**Task requirements**
Copy out the lines of the records below, and only those lines, from the one with "#### The Third Attack" through the one with "The Approov integration is simple", exactly as they appear.

**Data shown**

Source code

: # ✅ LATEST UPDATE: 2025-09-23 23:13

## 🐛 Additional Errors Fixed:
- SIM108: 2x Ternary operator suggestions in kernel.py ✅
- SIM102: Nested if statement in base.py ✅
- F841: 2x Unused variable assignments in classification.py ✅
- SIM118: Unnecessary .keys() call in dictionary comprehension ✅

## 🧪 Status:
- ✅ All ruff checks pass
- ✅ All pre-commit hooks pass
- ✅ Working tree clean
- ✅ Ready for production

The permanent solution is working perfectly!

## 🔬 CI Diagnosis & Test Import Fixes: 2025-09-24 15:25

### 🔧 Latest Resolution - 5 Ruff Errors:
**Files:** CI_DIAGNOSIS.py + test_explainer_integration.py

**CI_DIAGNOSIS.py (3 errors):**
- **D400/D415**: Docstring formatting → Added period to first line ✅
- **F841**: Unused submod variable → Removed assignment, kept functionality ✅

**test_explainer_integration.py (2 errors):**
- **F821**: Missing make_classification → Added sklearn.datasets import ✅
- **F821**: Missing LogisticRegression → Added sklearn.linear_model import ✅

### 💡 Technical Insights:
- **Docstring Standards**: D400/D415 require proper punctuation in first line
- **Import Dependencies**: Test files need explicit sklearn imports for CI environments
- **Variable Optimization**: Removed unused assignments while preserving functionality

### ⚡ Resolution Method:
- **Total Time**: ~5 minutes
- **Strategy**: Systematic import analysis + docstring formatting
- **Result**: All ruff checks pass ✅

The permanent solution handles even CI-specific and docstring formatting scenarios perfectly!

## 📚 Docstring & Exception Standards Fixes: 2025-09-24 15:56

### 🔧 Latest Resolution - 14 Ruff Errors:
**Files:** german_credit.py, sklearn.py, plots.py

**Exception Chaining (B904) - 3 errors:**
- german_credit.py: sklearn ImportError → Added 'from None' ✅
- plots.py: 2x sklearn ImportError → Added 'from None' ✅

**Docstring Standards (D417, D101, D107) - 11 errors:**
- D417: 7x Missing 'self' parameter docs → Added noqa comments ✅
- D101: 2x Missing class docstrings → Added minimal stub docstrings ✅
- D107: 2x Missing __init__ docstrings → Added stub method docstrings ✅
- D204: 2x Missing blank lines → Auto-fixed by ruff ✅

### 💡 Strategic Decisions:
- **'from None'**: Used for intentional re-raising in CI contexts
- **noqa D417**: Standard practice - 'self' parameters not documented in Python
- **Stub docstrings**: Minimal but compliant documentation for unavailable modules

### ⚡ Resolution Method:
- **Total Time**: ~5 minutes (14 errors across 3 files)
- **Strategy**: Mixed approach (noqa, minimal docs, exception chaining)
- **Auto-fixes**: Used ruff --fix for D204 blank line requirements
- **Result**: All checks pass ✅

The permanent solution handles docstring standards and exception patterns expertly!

...

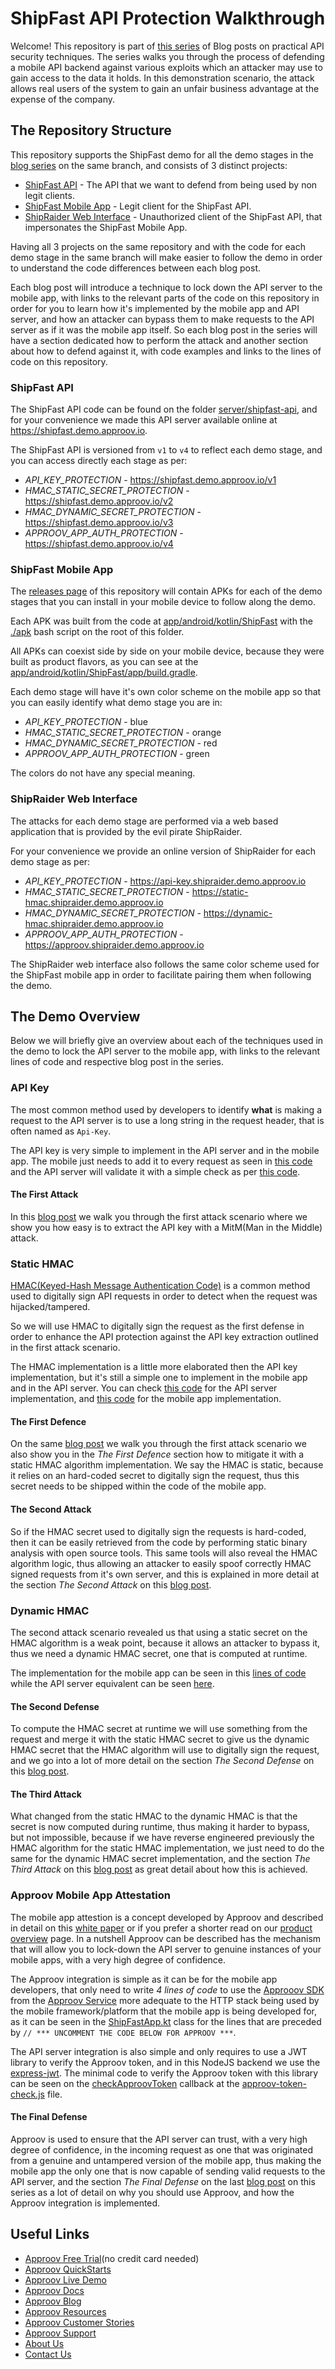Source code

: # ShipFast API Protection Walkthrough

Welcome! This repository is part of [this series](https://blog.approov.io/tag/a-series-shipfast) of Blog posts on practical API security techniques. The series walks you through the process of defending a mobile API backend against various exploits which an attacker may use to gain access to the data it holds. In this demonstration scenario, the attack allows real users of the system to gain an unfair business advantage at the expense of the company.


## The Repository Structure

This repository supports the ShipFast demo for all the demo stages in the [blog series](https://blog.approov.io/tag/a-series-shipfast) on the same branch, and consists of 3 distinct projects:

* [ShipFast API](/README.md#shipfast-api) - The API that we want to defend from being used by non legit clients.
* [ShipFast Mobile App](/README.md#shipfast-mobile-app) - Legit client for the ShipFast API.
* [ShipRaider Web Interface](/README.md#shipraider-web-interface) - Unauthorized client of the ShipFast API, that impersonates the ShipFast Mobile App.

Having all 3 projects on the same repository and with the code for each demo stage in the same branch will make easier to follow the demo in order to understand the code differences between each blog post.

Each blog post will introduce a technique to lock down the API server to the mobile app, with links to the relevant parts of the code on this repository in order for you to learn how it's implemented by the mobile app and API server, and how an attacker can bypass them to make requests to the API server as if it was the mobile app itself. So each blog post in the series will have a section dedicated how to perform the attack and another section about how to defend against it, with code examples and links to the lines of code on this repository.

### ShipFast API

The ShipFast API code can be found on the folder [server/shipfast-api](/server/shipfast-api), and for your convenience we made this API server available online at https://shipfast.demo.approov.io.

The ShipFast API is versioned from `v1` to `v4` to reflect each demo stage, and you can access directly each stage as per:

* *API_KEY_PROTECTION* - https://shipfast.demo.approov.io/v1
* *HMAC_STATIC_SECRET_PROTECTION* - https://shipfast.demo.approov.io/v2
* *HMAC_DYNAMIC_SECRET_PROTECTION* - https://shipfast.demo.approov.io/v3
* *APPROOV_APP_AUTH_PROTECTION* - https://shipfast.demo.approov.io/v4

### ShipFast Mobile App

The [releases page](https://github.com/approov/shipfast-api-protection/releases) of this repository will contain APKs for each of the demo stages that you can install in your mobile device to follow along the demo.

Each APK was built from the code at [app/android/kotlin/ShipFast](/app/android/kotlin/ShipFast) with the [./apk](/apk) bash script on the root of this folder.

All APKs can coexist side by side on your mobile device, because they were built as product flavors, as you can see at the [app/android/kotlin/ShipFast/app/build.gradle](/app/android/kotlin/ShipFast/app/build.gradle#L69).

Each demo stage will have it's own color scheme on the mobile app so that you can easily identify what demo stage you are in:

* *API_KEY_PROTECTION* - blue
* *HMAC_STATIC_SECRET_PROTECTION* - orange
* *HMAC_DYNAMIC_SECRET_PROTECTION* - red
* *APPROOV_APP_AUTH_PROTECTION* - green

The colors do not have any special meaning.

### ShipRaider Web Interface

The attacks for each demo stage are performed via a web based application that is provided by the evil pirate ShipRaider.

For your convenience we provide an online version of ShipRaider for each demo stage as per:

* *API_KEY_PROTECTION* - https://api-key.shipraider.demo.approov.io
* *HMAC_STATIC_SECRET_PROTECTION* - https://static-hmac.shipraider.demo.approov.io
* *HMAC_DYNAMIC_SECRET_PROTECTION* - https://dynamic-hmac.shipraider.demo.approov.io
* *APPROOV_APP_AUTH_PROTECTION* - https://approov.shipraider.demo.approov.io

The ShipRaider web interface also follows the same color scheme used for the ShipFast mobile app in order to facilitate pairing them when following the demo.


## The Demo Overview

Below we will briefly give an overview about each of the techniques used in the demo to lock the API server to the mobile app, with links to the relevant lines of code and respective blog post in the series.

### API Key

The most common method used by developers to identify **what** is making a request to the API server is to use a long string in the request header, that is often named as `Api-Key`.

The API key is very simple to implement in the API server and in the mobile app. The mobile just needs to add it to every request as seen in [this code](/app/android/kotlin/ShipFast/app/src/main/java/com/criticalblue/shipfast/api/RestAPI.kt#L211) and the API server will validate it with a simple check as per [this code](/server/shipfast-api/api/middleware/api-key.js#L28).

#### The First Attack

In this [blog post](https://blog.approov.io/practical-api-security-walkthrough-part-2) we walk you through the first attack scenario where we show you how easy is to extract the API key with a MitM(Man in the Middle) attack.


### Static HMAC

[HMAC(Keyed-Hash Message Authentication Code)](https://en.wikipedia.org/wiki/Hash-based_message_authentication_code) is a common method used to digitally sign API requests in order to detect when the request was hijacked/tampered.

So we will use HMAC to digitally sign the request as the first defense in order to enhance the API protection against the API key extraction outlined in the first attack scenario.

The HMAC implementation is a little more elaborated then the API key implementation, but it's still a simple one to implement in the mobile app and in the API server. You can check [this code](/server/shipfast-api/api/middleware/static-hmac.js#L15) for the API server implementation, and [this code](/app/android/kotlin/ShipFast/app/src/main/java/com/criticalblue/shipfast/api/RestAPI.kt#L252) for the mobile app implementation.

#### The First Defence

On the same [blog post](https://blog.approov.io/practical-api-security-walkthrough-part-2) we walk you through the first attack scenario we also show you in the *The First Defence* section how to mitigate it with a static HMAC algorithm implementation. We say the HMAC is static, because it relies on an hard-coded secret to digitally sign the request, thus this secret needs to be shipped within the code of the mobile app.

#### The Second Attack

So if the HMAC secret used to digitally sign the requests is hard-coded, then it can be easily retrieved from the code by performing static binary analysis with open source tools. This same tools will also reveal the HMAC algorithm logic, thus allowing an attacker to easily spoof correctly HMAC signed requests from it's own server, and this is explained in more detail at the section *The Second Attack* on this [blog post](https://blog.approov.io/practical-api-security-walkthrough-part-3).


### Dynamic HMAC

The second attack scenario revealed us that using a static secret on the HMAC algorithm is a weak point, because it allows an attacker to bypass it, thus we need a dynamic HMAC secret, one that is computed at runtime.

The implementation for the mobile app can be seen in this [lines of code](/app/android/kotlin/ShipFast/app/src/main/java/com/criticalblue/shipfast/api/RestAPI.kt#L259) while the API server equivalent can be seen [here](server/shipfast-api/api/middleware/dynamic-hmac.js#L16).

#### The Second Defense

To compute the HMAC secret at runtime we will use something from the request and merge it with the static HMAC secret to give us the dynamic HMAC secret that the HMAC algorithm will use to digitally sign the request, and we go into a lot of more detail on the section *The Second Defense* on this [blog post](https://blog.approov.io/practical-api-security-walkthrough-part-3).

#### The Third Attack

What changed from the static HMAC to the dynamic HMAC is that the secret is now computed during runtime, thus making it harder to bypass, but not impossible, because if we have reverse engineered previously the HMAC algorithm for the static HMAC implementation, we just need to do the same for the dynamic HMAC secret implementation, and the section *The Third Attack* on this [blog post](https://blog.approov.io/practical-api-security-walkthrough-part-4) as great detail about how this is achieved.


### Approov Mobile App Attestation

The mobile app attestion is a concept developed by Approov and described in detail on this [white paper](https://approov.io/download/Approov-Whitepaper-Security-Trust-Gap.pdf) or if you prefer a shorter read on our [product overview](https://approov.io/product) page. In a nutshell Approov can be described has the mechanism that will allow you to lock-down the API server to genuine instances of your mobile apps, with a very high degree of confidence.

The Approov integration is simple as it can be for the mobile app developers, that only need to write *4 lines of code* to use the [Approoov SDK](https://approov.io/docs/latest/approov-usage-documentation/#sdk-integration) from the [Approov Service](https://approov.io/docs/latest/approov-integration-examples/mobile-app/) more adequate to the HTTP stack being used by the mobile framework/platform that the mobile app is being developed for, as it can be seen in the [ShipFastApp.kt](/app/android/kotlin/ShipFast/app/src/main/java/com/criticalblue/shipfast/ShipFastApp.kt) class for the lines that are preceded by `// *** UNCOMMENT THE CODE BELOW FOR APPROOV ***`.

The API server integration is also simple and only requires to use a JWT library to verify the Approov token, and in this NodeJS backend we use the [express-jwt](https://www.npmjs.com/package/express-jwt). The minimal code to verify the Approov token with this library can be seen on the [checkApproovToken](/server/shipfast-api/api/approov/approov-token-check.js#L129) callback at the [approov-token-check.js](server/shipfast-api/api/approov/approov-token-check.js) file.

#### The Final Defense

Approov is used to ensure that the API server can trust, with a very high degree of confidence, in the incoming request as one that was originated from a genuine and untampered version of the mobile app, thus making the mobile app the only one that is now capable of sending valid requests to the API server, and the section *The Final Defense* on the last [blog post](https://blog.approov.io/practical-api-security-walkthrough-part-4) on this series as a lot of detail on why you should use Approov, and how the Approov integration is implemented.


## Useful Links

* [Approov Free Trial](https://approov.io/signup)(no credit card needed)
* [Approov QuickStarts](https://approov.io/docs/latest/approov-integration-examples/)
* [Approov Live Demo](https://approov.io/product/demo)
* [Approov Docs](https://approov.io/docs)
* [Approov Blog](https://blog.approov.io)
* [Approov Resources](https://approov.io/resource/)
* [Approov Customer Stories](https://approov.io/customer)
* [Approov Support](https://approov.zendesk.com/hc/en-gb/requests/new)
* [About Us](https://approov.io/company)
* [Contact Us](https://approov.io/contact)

--

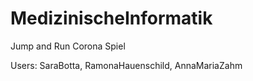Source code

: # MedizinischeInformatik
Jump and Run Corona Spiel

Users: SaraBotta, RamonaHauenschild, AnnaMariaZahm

**Result below**
#### The Third Attack

What changed from the static HMAC to the dynamic HMAC is that the secret is now computed during runtime, thus making it harder to bypass, but not impossible, because if we have reverse engineered previously the HMAC algorithm for the static HMAC implementation, we just need to do the same for the dynamic HMAC secret implementation, and the section *The Third Attack* on this [blog post](https://blog.approov.io/practical-api-security-walkthrough-part-4) as great detail about how this is achieved.


### Approov Mobile App Attestation

The mobile app attestion is a concept developed by Approov and described in detail on this [white paper](https://approov.io/download/Approov-Whitepaper-Security-Trust-Gap.pdf) or if you prefer a shorter read on our [product overview](https://approov.io/product) page. In a nutshell Approov can be described has the mechanism that will allow you to lock-down the API server to genuine instances of your mobile apps, with a very high degree of confidence.

The Approov integration is simple as it can be for the mobile app developers, that only need to write *4 lines of code* to use the [Approoov SDK](https://approov.io/docs/latest/approov-usage-documentation/#sdk-integration) from the [Approov Service](https://approov.io/docs/latest/approov-integration-examples/mobile-app/) more adequate to the HTTP stack being used by the mobile framework/platform that the mobile app is being developed for, as it can be seen in the [ShipFastApp.kt](/app/android/kotlin/ShipFast/app/src/main/java/com/criticalblue/shipfast/ShipFastApp.kt) class for the lines that are preceded by `// *** UNCOMMENT THE CODE BELOW FOR APPROOV ***`.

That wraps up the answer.